Question

If $\vec{a} + \vec{b} + \vec{c} = \vec{0}$ such that $|\vec{a}| = 3$, $|\vec{b}| = 5$, $|\vec{c}| = 7$, then find the angle between $\vec{a}$ and $\vec{b}$.

Hint:

When three vectors add to zero, the triangle rule applies: the sum of any two vectors is the negative of the third.

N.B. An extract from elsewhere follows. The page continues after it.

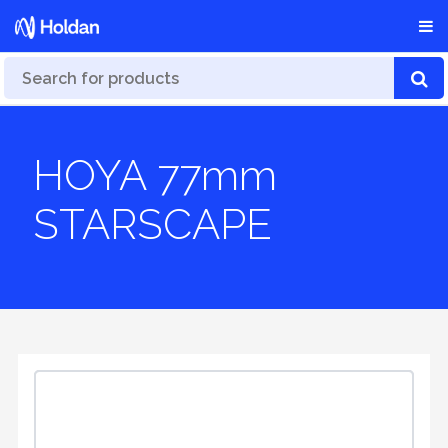
HOYA 77mm
STARSCAPE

You can use the cosine law to find angles between vectors.

Answer 1

Given that $\vec{a} + \vec{b} + \vec{c} = \vec{0}$, we can write: \[ \vec{a} + \vec{b} = -\vec{c} \Rightarrow (\vec{a} + \vec{b})^2 = (-\vec{c})^2 = |\vec{c}|^2 = 49 \] Now compute $(\vec{a} + \vec{b})^2$: \[ (\vec{a} + \vec{b})^2 = \vec{a} \cdot \vec{a} + \vec{b} \cdot \vec{b} + 2\vec{a} \cdot \vec{b} = |\vec{a}|^2 + |\vec{b}|^2 + 2 |\vec{a}||\vec{b}| \cos\theta \] Substitute the values: \[ (3)^2 + (5)^2 + 2(3)(5)\cos\theta = 49 \Rightarrow 9 + 25 + 30\cos\theta = 49 \Rightarrow 34 + 30\cos\theta = 49 \Rightarrow 30\cos\theta = 15 \Rightarrow \cos\theta = \frac{1}{2} \Rightarrow \theta = 60^\circ \]